───── Document section ─────
The Middle (or “Meso”) Proterozoic. Although the mountains now exposed in the Southern Appalachians were formed much later than the Middle Proterozoic, it was during that era that tectonic forces created and emplaced the bedrock of today’s eastern North American continent, upon which the current mountains were built. The large-scale event was the formation of the supercontinent of Rodinia, approximately 1.2 – 1.0 GYA. Hatcher (2005). As plate boundaries were subjected to compressive forces, ocean basins closed, sedimentary rocks were emplaced on the continent, and mountains were raised in what is known as the Grenvillian “orogeny” (geologist-speak for a mountain-building event).  As sedimentary layers were buried by this process, they would have experienced the first of the metamorphic crystallization and deformation events that can be identified today in the Southern Appalachians.

Mesoproterozoic rocks form the region’s oldest exposures, but they are not widely visible at the surface. In general, they are found as highly metamorphosed gneisses along a SW – NW swath 5 – 15 kms wide and about 200 kms long, running from north of the Great Smokies into Virginia, a few miles west of Asheville and mostly just to the east of the Tennessee border. Clark (2008), Merschat, C. & Cattanach (2008). Elsewhere in the region, these early metasedimentary rocks were not detached and transported with younger overlying rocks during the much-later Alleghanian orogeny, or they at least remained more deeply buried during the transport process. In addition, a substantial, heavily metamorphosed pluton associated with the Grenvillian orogeny, and now known as the Toxaway Gneiss, is exposed along the Blue Ridge Escarpment southwest of Brevard.

The Most Recent (or “Neo”) Proterozoic. Rodinia first began rifting apart around 735 MYA, but in the area occupied by today’s Southern Appalachians, the early phases of rifting did not immediately result in the creation of a new continental margin. Hatcher (2005). Rather, what is sometimes referred to as a “failed rifting” process caused the crust to thin, resulting in volcanic activity reflected in rocks exposed in the Mt. Rogers area and dated to approximately 760 MYA. Merschat, A. et al (2016). Another effect of the rifting process was the creation of inland basins that filled with sediments that lithified as deep layers of sandstones and shales. Buried and metamorphosed by subsequent orogenies, and caught up in the great northwestern transport of the Blue Ridge-Piedmont Megathrust Sheet during the Alleghanian orogeny, the rocks of one of these basins now appear as gneisses and quartzites along the western edge of the Blue Ridge in North Carolina and far eastern Tennessee. Bearing the general name of the Ocoee Supergroup, their leading edge forms much of the Great Smokies. Clark (undated).
───── Excerpted data ─────
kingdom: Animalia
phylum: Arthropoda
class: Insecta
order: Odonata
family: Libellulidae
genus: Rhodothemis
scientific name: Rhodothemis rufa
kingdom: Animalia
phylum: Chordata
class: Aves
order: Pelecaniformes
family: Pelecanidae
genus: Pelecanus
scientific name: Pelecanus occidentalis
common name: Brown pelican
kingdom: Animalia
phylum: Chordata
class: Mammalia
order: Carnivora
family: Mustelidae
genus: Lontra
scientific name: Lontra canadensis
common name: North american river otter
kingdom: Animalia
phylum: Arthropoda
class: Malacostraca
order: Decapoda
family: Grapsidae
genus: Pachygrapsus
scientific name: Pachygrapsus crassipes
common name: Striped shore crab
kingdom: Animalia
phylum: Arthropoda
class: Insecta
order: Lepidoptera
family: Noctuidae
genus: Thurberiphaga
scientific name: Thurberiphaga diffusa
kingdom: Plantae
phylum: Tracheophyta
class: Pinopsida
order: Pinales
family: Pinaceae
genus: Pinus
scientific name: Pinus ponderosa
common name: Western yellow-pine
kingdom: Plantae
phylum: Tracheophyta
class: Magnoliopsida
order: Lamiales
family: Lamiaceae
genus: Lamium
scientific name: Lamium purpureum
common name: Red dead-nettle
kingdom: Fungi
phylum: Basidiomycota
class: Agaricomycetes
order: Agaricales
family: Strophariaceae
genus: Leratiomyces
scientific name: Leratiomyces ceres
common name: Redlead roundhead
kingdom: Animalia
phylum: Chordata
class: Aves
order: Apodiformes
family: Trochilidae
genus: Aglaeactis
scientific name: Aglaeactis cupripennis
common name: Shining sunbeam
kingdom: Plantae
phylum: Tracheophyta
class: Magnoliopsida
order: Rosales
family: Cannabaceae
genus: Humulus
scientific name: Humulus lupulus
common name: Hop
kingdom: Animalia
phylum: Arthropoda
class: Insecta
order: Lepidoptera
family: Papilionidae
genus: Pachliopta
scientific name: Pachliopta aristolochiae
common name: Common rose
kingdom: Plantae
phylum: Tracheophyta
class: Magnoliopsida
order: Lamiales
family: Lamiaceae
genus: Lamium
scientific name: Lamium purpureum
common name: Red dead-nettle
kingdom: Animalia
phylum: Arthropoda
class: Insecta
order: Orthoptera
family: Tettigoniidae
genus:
─────
▶ Goal A: Rewrite the paragraph of the Southern Appalachian geology text that begins "The Middle (or "Meso") Proterozoic." as a short list of its main facts.
▶ Goal B: Continue the Southern Appalachian geology text, starting after its last sentence.
The listing was taken from a different source than the Southern Appalachian geology text.

▶ Task response A:
- The bedrock of today's eastern North American continent was created and emplaced during the Middle Proterozoic. The present Southern Appalachian mountains formed much later, on top of that bedrock.
- The large-scale event was the formation of the supercontinent Rodinia, about 1.2–1.0 GYA (Hatcher 2005).
- Compressive forces at plate boundaries closed ocean basins, emplaced sedimentary rocks on the continent and raised mountains in the Grenvillian orogeny, a mountain-building event.
- As this process buried sedimentary layers, they likely went through the first metamorphic crystallization and deformation events that can still be identified in the Southern Appalachians.

▶ Task response B:
Rodinia completed rifting about 565 MYA, forming what today is roughly the eastern boundary of the North American plate, with the creation of ocean basins between Gondwana  and Laurentia. This process set the stage for the rocks seen today in much of Southern Appalachia, in several ways. First, the ocean basin closest to Laurentia, known as the Iapetus Ocean, filled with deep layers of sediments flowing off the Laurentian uplands. Second, as Gondwana and Laurentia separated, significant land masses appear to have been severed from both Laurentia and Gondwana, becoming large islands between Gondwana and Laurentia. These events created the raw material for crystallized, polydeformed, metasedimentary rocks exposed in multiple terranes. Their conversion into today’s Blue Ridge involved tectonic transformations and transport during a 250 million-year period stretching through much of the Paleozoic.

The Paleozoic (541 – 252 MYA). The processes that transformed the Neoproterozoic raw materials arose from the creation of a new supercontinent, named Pangea, as Gondwana and Laurentia, as well as the islands in between, again came together as one large, contiguous landmass. The broad process is referred to as the Appalachian orogeny, but it was divided into three distinct orogenic episodes.  Because they occurred along the converging margins of the Gondwanan and Laurentian plates, they all are examples of what geologists would call “convergent tectonics.”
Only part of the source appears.